Material provided
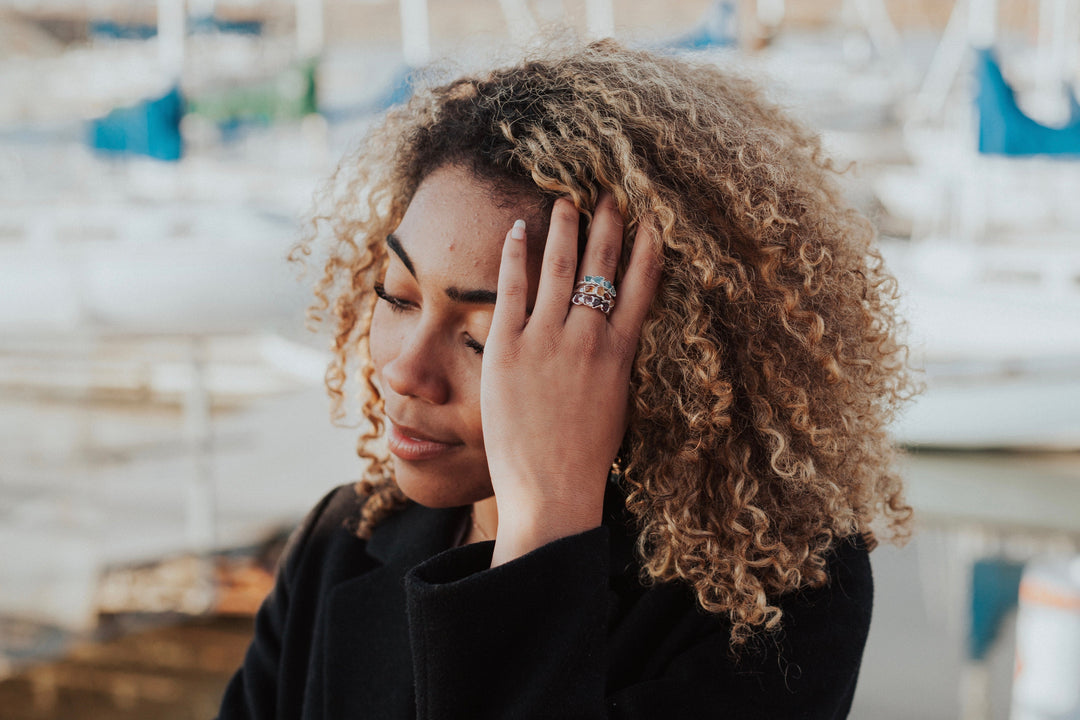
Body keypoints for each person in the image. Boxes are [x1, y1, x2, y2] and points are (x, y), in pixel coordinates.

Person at [217, 38, 916, 719]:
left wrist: (547, 516)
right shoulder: (336, 545)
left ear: (647, 361)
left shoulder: (775, 597)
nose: (405, 371)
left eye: (482, 339)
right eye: (396, 296)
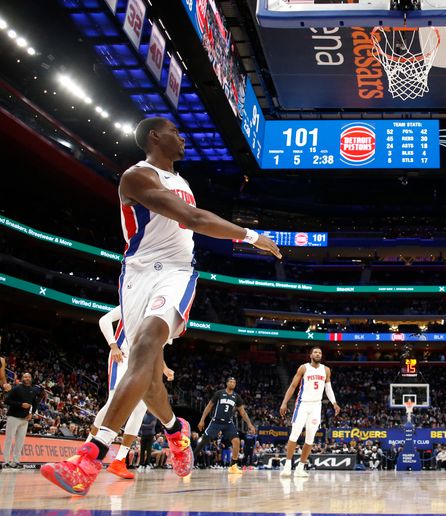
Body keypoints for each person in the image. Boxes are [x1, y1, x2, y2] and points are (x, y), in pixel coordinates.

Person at [41, 117, 281, 495]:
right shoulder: (136, 177)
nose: (182, 137)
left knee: (147, 345)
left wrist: (246, 236)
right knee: (149, 379)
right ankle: (175, 431)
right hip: (137, 276)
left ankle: (89, 457)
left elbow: (189, 224)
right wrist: (252, 236)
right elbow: (192, 218)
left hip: (176, 272)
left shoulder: (183, 182)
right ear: (154, 136)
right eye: (174, 131)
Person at [87, 305, 174, 479]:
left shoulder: (165, 314)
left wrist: (164, 368)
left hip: (143, 361)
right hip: (122, 356)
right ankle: (86, 450)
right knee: (114, 402)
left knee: (141, 409)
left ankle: (119, 460)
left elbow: (157, 347)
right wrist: (113, 346)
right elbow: (104, 320)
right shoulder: (135, 300)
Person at [279, 347, 340, 477]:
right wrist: (284, 402)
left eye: (320, 352)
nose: (318, 354)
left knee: (310, 438)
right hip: (302, 404)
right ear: (310, 355)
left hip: (316, 406)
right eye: (315, 352)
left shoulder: (326, 370)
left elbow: (328, 388)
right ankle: (287, 466)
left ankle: (300, 468)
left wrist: (334, 403)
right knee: (294, 434)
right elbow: (293, 386)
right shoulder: (303, 368)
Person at [194, 377, 256, 474]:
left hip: (228, 423)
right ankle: (191, 459)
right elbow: (209, 406)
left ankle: (233, 466)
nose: (232, 383)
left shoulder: (236, 397)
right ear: (227, 383)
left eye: (234, 382)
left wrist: (250, 424)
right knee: (205, 439)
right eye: (230, 382)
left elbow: (243, 412)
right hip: (216, 422)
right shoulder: (219, 393)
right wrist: (202, 420)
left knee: (236, 441)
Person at [2, 372, 38, 468]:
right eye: (25, 376)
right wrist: (20, 405)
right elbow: (7, 401)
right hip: (13, 416)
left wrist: (31, 413)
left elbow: (35, 404)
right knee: (9, 439)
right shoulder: (17, 388)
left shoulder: (33, 390)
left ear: (31, 379)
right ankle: (5, 461)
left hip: (25, 419)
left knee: (20, 441)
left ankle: (16, 461)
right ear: (22, 378)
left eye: (29, 377)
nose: (27, 378)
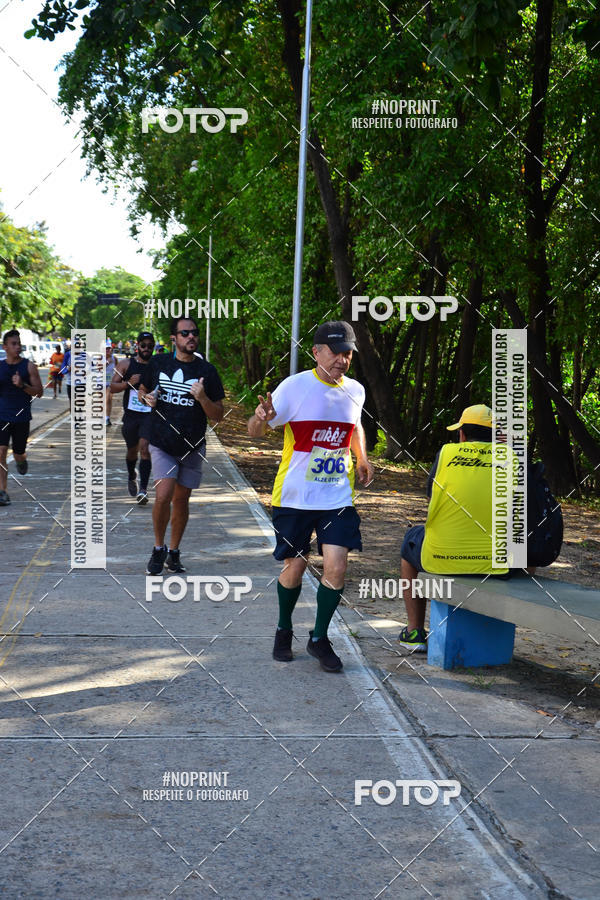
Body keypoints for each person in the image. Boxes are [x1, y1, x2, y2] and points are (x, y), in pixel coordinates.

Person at [247, 321, 373, 673]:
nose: (342, 360)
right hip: (295, 497)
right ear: (316, 352)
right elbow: (254, 431)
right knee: (296, 567)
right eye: (335, 352)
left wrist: (361, 457)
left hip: (337, 497)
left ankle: (319, 638)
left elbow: (354, 425)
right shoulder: (295, 387)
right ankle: (283, 628)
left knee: (337, 566)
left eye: (348, 353)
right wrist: (260, 417)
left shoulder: (356, 390)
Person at [398, 404, 515, 652]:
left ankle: (415, 631)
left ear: (462, 434)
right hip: (499, 565)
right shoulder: (512, 459)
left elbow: (432, 497)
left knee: (410, 540)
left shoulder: (446, 453)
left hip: (441, 559)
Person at [139, 316, 225, 575]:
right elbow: (143, 391)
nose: (191, 337)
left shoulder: (207, 371)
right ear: (173, 338)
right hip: (162, 442)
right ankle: (158, 548)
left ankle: (174, 552)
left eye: (194, 333)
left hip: (192, 445)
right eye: (185, 333)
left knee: (182, 499)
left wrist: (202, 398)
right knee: (163, 495)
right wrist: (148, 399)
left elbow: (218, 414)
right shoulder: (158, 363)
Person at [110, 331, 155, 504]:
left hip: (149, 415)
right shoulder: (125, 364)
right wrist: (128, 383)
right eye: (143, 345)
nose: (146, 348)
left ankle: (143, 490)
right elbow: (112, 387)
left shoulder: (156, 365)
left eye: (150, 346)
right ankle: (131, 474)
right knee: (132, 451)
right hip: (131, 416)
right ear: (137, 346)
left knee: (145, 448)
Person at [0, 330, 43, 505]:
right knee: (1, 451)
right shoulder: (0, 367)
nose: (18, 347)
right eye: (13, 344)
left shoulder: (28, 366)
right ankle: (2, 491)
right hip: (2, 416)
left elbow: (39, 392)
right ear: (5, 347)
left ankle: (21, 460)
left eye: (19, 343)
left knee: (18, 453)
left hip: (21, 417)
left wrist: (22, 385)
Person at [104, 340, 115, 426]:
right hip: (99, 381)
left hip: (110, 382)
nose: (108, 350)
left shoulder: (114, 358)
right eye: (106, 349)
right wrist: (107, 362)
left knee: (108, 399)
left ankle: (107, 418)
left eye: (109, 349)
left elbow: (118, 368)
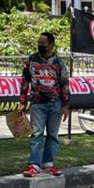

The problem
Starting with the first line of the material, print each line exactly until you have printed the line with "left hip: (176, 272)", and skip the pictures.

Answer section
Body keypoints for each person in the image. Boxes are [x1, y1, x2, y2] and points are (x, y), in pixel coordinates.

Person at [217, 38, 916, 719]:
left wrist: (547, 516)
right shoulder: (336, 545)
left ear: (647, 361)
left shoulder: (775, 597)
nose: (405, 371)
left eye: (482, 339)
right eye: (396, 296)
Body keypoints for each person in the image. Boxes are [x1, y1, x2, y2] and points are (x, y), in pixel coordinates.

Person at [41, 117, 281, 495]:
right shoulder: (136, 177)
nose: (182, 137)
left knee: (147, 345)
left wrist: (246, 236)
right knee: (149, 379)
right ankle: (175, 431)
right hip: (137, 276)
left ankle: (89, 457)
left elbow: (189, 224)
right wrist: (252, 236)
right elbow: (192, 218)
left hip: (176, 272)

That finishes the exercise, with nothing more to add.